Misère, clientelisme, corruption, terrorisme,... Cet inventaire à la Prévert très noir donne un avant-goût de ce que vous pourrez trouver dans l'Immeuble Yacoubian de Alaa el Aswany. Cet auteur nous fait découvrir une Egypte sourde aux maux de ses hommes, une Egypte qui étouffe les ambitions les plus nobles au profit des bassesses les plus minables. Un livre qui fait mal. Et pourtant tout n'est pas si simple, si caricatural, si tranché.
Bien sûr, la condition des femmes est révoltante, bien sûr le népotisme fait frémir, mais l'Egypte de l'Immeuble Yacoubian reste plus que ça. C'est une Egypte qui chante, qui fume, qui boit, qui aime, qui cherche. Une Egypte qui n'est pas celle des pyramides et des touristes, mais bien une Egypte du quotidien de la rue, au passage.
Ce roman plaira à ceux qui aiment comprendre les sociétés de l'intérieur. El Aswany est un reconstructeur d'ambiance de talents. On sent les odeurs, on entend les bruits du Caire. Il sait aussi faire se croiser les différents personnages avec subtilité, si bien qu'on voit se tisser le lien social, on le voit aussi se défaire, de pages en pages, tout en étant dans ce brouhaha de personnages qui font la vie d'un immeuble.
Ce roman intéressera ceux qui se penchent sur le devenir des êtres, dans leur lutte quotidienne pour se faire une place dans ce monde, que ce soit en passant par les études, la religion, les magouilles, l'amour. Ils pourront suivre Taha qui plonge dans l'islamisme. Azzam qui coule dans l'affairisme. Entre autres.

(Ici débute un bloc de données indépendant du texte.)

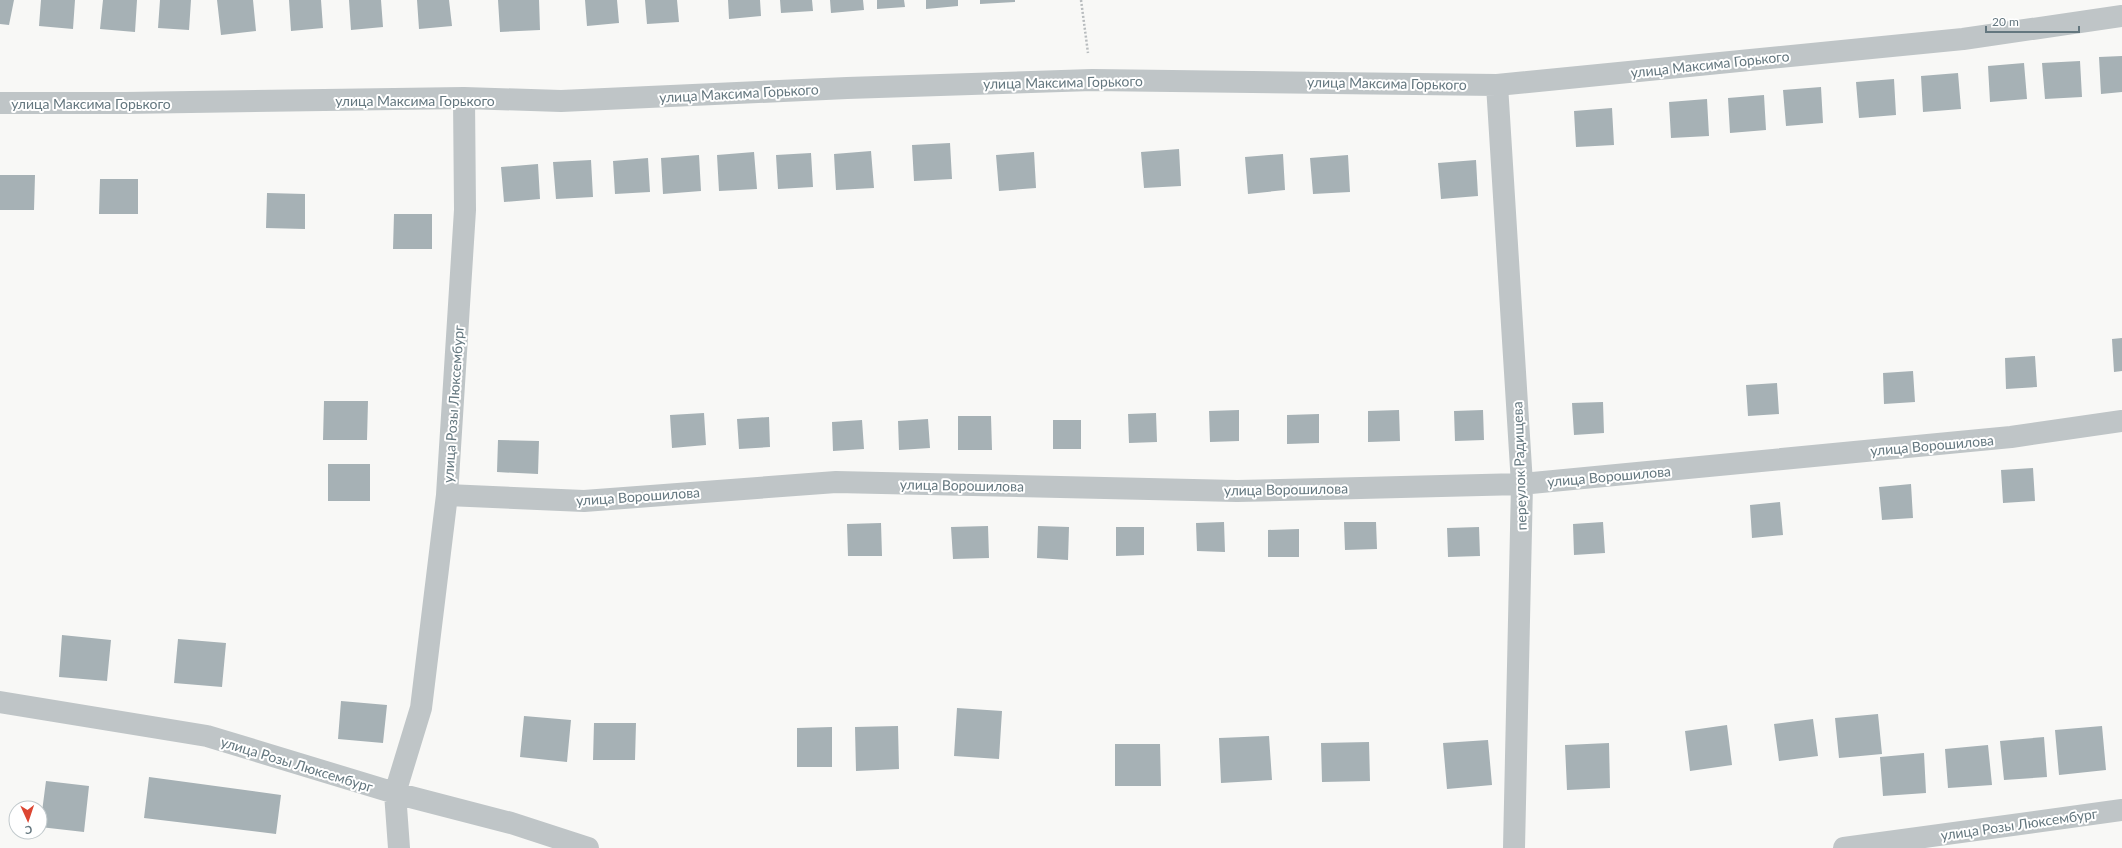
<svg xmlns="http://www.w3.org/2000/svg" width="2122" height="848" font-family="Lato,sans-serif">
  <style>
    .building { fill: #a6b1b5 }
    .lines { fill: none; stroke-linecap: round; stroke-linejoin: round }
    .path { stroke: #b8bcbe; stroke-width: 2.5; stroke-dasharray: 2 2; stroke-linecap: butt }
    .minor { stroke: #bfc5c7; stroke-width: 22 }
    .labels { text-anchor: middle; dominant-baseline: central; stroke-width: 4; stroke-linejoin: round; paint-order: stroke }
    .street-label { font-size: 14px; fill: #64777f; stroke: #fff }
  </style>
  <rect width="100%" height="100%" fill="#f8f8f6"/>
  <path class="building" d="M 0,0 L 14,0 L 9,25 L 0,24 Z
    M 41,0 L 75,0 L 73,29 L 39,26 Z
    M 103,0 L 137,0 L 135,32 L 100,29 Z
    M 160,0 L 191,0 L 189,30 L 158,28 Z
    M 217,0 L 253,0 L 256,31 L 221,35 Z
    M 289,0 L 321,0 L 323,28 L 291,31 Z
    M 349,0 L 381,0 L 383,27 L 351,30 Z
    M 417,0 L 449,0 L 452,26 L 419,29 Z
    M 498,0 L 539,0 L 540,30 L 500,32 Z
    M 585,0 L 617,0 L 619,23 L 587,26 Z
    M 645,0 L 677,0 L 679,22 L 647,24 Z
    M 728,0 L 760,0 L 761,16 L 729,19 Z
    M 780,0 L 812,0 L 813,11 L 781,13 Z
    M 830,0 L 863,0 L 864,10 L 831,13 Z
    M 877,0 L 904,0 L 905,7 L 877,9 Z
    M 926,0 L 958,0 L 958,6 L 926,9 Z
    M 980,0 L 1015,0 L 1015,2 L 980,4 Z
    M 2122,56 L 2122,92 L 2101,94 L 2099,57 Z
    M 2080,61 L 2082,97 L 2045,99 L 2042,63 Z
    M 2024,63 L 2027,99 L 1990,102 L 1988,66 Z
    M 1958,73 L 1961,109 L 1923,112 L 1921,76 Z
    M 1894,79 L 1896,115 L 1859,118 L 1856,82 Z
    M 1821,87 L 1823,123 L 1786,126 L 1783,90 Z
    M 1764,95 L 1766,130 L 1730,133 L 1728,98 Z
    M 1707,99 L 1709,136 L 1671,138 L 1669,102 Z
    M 1612,108 L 1614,145 L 1576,147 L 1574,111 Z
    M 950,143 L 952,179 L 914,181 L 912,145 Z
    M 1179,149 L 1181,186 L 1144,188 L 1141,152 Z
    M 871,151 L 874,188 L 836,190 L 834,154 Z
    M 754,152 L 757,189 L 719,191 L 717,155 Z
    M 1034,152 L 1036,188 L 999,191 L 996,155 Z
    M 811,153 L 813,187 L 778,189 L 776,155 Z
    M 1283,154 L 1285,190 L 1248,194 L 1245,157 Z
    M 699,155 L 701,191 L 663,194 L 661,158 Z
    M 1348,155 L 1350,192 L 1313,194 L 1310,158 Z
    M 648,158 L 650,192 L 615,194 L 613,161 Z
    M 591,160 L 593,197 L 556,199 L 553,162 Z
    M 1476,160 L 1478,196 L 1441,199 L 1438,163 Z
    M 538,164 L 540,199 L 504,202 L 501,167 Z
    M 0,175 L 35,175 L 34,210 L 0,210 Z
    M 100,179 L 138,179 L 138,214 L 99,214 Z
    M 267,193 L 305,194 L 305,229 L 266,228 Z
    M 394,214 L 432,214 L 432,249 L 393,249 Z
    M 2122,338 L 2122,371 L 2114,372 L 2112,339 Z
    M 2035,356 L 2037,387 L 2006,389 L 2005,358 Z
    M 1913,371 L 1915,402 L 1884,404 L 1883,373 Z
    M 1777,383 L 1779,414 L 1748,416 L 1746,385 Z
    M 324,401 L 368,401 L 367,440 L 323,440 Z
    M 1603,402 L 1604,433 L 1574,435 L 1572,403 Z
    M 1239,410 L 1239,441 L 1210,442 L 1209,411 Z
    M 1399,410 L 1400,441 L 1368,442 L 1368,411 Z
    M 1483,410 L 1484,440 L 1455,441 L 1454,411 Z
    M 704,413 L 706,445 L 672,448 L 670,415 Z
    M 1156,413 L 1157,442 L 1129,443 L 1128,414 Z
    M 1319,414 L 1319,443 L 1287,444 L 1287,415 Z
    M 958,416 L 991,416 L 992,450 L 958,450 Z
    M 769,417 L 770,447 L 739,449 L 737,419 Z
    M 928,419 L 930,448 L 899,450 L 898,421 Z
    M 862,420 L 864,449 L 833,451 L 832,422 Z
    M 1053,420 L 1081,420 L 1081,449 L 1053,449 Z
    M 498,440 L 539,441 L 538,474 L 497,472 Z
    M 328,464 L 370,464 L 370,501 L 328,501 Z
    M 2033,468 L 2035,501 L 2003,503 L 2001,470 Z
    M 1911,484 L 1913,518 L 1882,520 L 1879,487 Z
    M 1780,502 L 1783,535 L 1752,538 L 1750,505 Z
    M 1224,522 L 1225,552 L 1197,551 L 1196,523 Z
    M 1344,522 L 1376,522 L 1377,549 L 1345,550 Z
    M 1603,522 L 1605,553 L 1574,555 L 1573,524 Z
    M 881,523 L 882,556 L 848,556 L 847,524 Z
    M 988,526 L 989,558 L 953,559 L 951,527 Z
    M 1038,526 L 1069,527 L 1068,560 L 1037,558 Z
    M 1116,527 L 1144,527 L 1144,555 L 1116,556 Z
    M 1479,527 L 1480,556 L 1448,557 L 1447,528 Z
    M 1299,529 L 1299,557 L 1268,557 L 1268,530 Z
    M 62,635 L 111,640 L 107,681 L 59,677 Z
    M 178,639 L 226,643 L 222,687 L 174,683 Z
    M 341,701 L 387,705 L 383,743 L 338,739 Z
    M 957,708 L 1002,711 L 999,759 L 954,756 Z
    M 1878,714 L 1882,754 L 1839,758 L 1835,718 Z
    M 524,716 L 571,720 L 567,762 L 520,757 Z
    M 1813,719 L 1818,756 L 1779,761 L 1774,724 Z
    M 594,723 L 636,723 L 635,760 L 593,760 Z
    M 1727,725 L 1732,765 L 1690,771 L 1685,731 Z
    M 898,726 L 899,769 L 856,771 L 855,727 Z
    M 2102,726 L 2106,770 L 2059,775 L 2055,730 Z
    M 832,727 L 832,767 L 797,767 L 797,728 Z
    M 1269,736 L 1272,780 L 1221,783 L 1219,738 Z
    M 2044,737 L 2047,777 L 2004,780 L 2000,741 Z
    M 1488,740 L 1492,785 L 1447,789 L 1443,743 Z
    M 1369,742 L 1370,781 L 1322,782 L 1321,743 Z
    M 1609,743 L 1610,788 L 1567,790 L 1565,745 Z
    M 1115,744 L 1160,744 L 1161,786 L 1115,786 Z
    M 1988,745 L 1992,785 L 1948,788 L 1945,749 Z
    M 1924,753 L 1926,793 L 1883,796 L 1880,757 Z
    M 149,777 L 281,795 L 276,834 L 144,818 Z
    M 46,781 L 89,786 L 84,832 L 40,827 Z"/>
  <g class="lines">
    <path class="path" d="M 1081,0 L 1088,53"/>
    <path class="minor" d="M 1497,85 L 1522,484 L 1514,848
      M 0,103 L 125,103 L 464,98 L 561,101 L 847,88 L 1092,80 L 1497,85 L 1963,39 L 2122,16
      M 447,495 L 584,501 L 836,482 L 1237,491 L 1522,484 L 2011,437 L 2122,421
      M 0,702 L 207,736 L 395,793 L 511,823 L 588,848
      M 399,848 L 395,793 L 421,708 L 447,495 L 465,210 L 464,98
      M 1844,848 L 2122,810"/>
  </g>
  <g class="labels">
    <g class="street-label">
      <text transform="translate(1710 64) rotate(-6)">улица Максима Горького</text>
      <text transform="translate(1063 82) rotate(-1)">улица Максима Горького</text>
      <text transform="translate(1387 83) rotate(1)">улица Максима Горького</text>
      <text transform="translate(739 93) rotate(-3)">улица Максима Горького</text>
      <text x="415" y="100">улица Максима Горького</text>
      <text x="91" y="103">улица Максима Горького</text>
      <text transform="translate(453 404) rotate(-86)">улица Розы Люксембург</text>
      <text transform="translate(1932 445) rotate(-5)">улица Ворошилова</text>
      <text transform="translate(1519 466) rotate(-92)">переулок Радищева</text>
      <text transform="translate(1609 476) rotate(-5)">улица Ворошилова</text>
      <text transform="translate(962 485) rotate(1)">улица Ворошилова</text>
      <text transform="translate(1286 489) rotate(-1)">улица Ворошилова</text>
      <text transform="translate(638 496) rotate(-4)">улица Ворошилова</text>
      <text transform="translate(297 764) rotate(17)">улица Розы Люксембург</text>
      <text transform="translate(2019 824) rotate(-8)">улица Розы Люксембург</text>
    </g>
  </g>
  <g transform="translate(28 820) rotate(177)"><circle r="19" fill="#ffffff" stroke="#c1c9cc"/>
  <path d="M0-3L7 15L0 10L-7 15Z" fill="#dc4632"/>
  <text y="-6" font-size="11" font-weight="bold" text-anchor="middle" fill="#64777f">С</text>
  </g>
  <path d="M1986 26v6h93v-6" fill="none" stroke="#64777f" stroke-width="2"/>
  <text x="1992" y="26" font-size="12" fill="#64777f" stroke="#ffffff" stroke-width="3" paint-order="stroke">20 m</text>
</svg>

Je vous offre l'incipit: "Cent mètres à peine séparent le passage Bahlar où habite Zaki Dessouki de son bureau de l'immeuble Yacoubian, mais il met, tous les matins, une heure à les franchir car il lui faut saluer ses amis de la rue: les marchands de chaussures, et leur commis des deux sexes, les garçons de café, le personnel du cinéma, les habitués du magasin de café brésilien. Zaki bey connaît par leur nom jusqu'aux concierges, cireurs de souliers, mendiants et agents de la circulation. Il échange avec eux salutations et nouvelles. C'est un des plus anciens habitants de la rue Soliman-Pacha."
Ce livre est aussi l'occasion pour moi de lancer deux nouvelles rubriques: celle intitulée "romans d'immeuble" et celle intitulée "découvrir un pays". La première vous plongera dans des histoires qui sont construites autour d'un immeuble, dans des lieux et époques différentes. La deuxième vous permettra de vous plonger dans la découverte d'un pays, par l'écriture. Encore plus d'entrées possibles pour vous fidèles lecteurs dans le monde des romans d'ici ou d'ailleurs, à la recherche de petites pépites à partager! Vue pan-or-amique garantie!